We don't think Steve is bluffing. We think he really has moved on. But we also note that this is Steve Ballmer we're talking about: He could always just wake up one morning and change his mind.
fiaoio3 (URL) said:
tiffany necklaces Welcome to Tiffanysale.co.uk, We offer Discount Tiffany Rings,necklaces,Earrings,Bracelets and other Tiffany & Co Jewellery. All our Tiffany Jewellery are 100% Authentic sterling silver made guaranteed, exactly the same as the items in Tiffany London stores.
Clyde McPhat said:
@ian bell.....sorry but going the ad network route is a slow and painful death. And if someone is paying 15.00 net on video through an ad network...it will soon be 5.00 and then under a dollar.
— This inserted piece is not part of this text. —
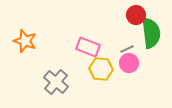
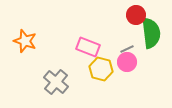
pink circle: moved 2 px left, 1 px up
yellow hexagon: rotated 10 degrees clockwise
There is no limit on supply, and demand can NEVER catch up with supply. If Gawker was to add a video element, Nick's costs would ratchet up and his return would ratchet down. There is no there there.

By the way, a sales department's inability to sell is usually based on price, and if you give the inventory over to an ad network, there goes your price. TV NEVER gave in to the third party route of selling their inventory, mags didnt either. The danger is you can't control the cost, and when the ad networks feel the heat they drop their prices in a heartbeat, and that's what has happened. If you were an advertiser and Gawker sales came to you at 10.00 and a ad network with Gawker in their inventory came to you at 2.00 bucks, I don't think you would keep your job recommending the 10.00 buck deal. So, Ian, please tell me again why ad networks are the way to go?



Clyde
Ian Bell (URL) said:
@Clyde McPhat

Time to build your bunker now, because the way you talk, the sky has to be falling.

Ever heard the saying that a small percentage of something is better than a large percentage of nothing? That is exactly what you are saying with your comments.

I will break it down for you so you understand:

1) Do not "hand over" your inventory to ad networks, give them your unsold inventory. Keep your sales team in place. CNN uses Advertising.com to sell their unsold inventory for example.

2) There are enough ad networks out there fighting to represent premium sites with unsold inventory - Gawker has good content. CPM rates might lower in the long run, but getting paid for something is better than nothing - it's as simple as that.

3) As for video, who says Gawker needs to create their own? YouTube certainly doesn't. They can grab videos out there and run ads against them. Maybe have user video reviews or something on Gizmodo for example...just an idea.

4)TV never gave into the third party route?

http://www.google.com/adwords/tvads/

NBC Universal already struck a deal with Google: http://www.google.com/intl/en/press/pressrel/20080908_nbcuniversal.html

Spotrunner: http://www.spotrunner.com/


You don't need to re-invent the wheel, just find out what the survivors are doing and emulate them. It's not hard to do...but don't take my advice if you don't want to.

www.digitaltrends.com

davido (URL) said:
I will break it down for you so you understand:
Do not "hand over" your inventory to ad networks, give them your unsold inventory. Keep your sales team in place. CNN uses Advertising.com to sell their unsold inventory for example.
There are enough ad networks out there fighting to represent premium sites with unsold inventory - Gawker has good content. CPM rates might lower in the long run,Online shopping but getting paid for something is better than nothing - it's as simple as that.
As for video, who says Gawker needs to create their own? YouTube certainly doesn't. They can grab videos out there and run ads Online collector against them. Maybe have user video reviews or something on Gizmodo for example...just an idea.
TV never gave into the third party route?